There is quite a lot of controversy surrounding the immense variation in c-section rates depending on hospital. Cesarean delivery rates for low risk women vary 3 fold across hospitals in the US. This variation was not previously explained by differences in patient populations. A new study in the American Journal of Obstetrics and Gynecology (here) offers additional information on the patient population such as ethnicity subgroups and pre-pregnancy obesity, in understanding variation in cesarean section rates.
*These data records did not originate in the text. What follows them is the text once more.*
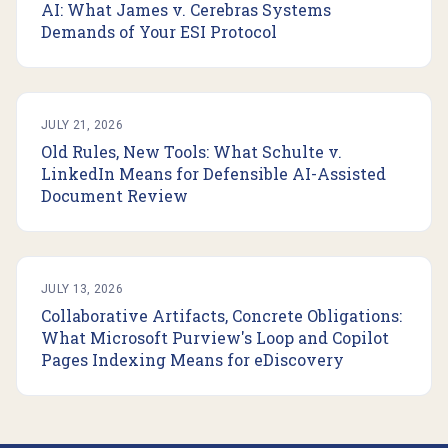
AI: What James v. Cerebras Systems
Demands of Your ESI Protocol
JULY 21, 2026
Old Rules, New Tools: What Schulte v.
LinkedIn Means for Defensible AI-Assisted
Document Review
JULY 13, 2026
Collaborative Artifacts, Concrete Obligations:
What Microsoft Purview's Loop and Copilot
Pages Indexing Means for eDiscovery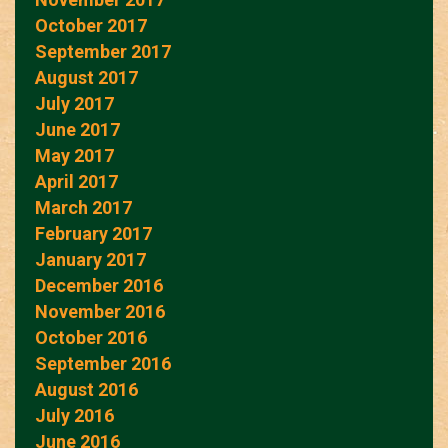
October 2017
September 2017
August 2017
July 2017
June 2017
May 2017
April 2017
March 2017
February 2017
January 2017
December 2016
November 2016
October 2016
September 2016
August 2016
July 2016
June 2016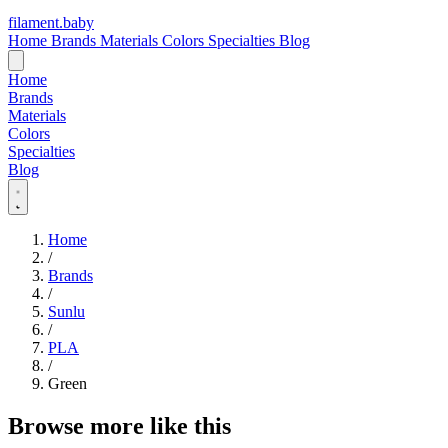
filament
.
baby
Home
Brands
Materials
Colors
Specialties
Blog
Home
Brands
Materials
Colors
Specialties
Blog
Home
/
Brands
/
Sunlu
/
PLA
/
Green
Browse more like this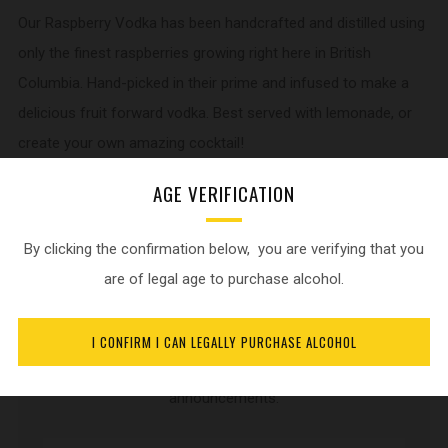
Our Raspberry Vodka has been handcrafted and distilled using
only the finest raspberries growing right here in British
Columbia. Hand-picked in their prime and infused to make a
delicious fruit forward vodka. Best served with lemonade, or
create your own amazing cocktail!
AGE VERIFICATION
750 ml bottle. 35% Alc./Vol
By clicking the confirmation below, you are verifying that you
are of legal age to purchase alcohol.
NEWSLETTER
I CONFIRM I CAN LEGALLY PURCHASE ALCOHOL
Sign up for current product updates and release
announcements.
The authors of the article collected retrospective data using Florida’s linked birth certificates and hospital discharge records. They collected data from over 400,000 first time pregnancies with one baby in the head-down position, that resulted in term live births in 122 nonmilitary hospitals. C-section rates varied from 13 to 47% by hospital. Multiple factors increased risk of a c-section, such as age over 35 years and BMI over 30, but even accounting for these individual factors, hospital geographic location accounted for 40% of variation.
The detailed data set even demonstrated the vast variation within one ethnic group. Because Florida has a large Hispanic population, the data included whether Hispanic women were of Mexican, Cuban, Puerto Rican, or other ancestry. Mexican women are less likely to have a c-section than Cuban or Puerto Rican women. Variation within ethnic subgroups is a largely un-explored factor in the variation in pregnancy outcomes.
There have also been accusations of unfair practices and that OBGYNs perform c-sections at 5PM so they don’t have to stay late. Some of the most interested data from this study showed the differences in cesarean delivery rates by a variety of variables, including time of day and weekday versus weekend. Adjusted risk of a c-section was no different during the weekdays as on weekends. And, the time women were most likely to have a c-section was 8 PM to midnight, certainly not the most convenient time in my calendar!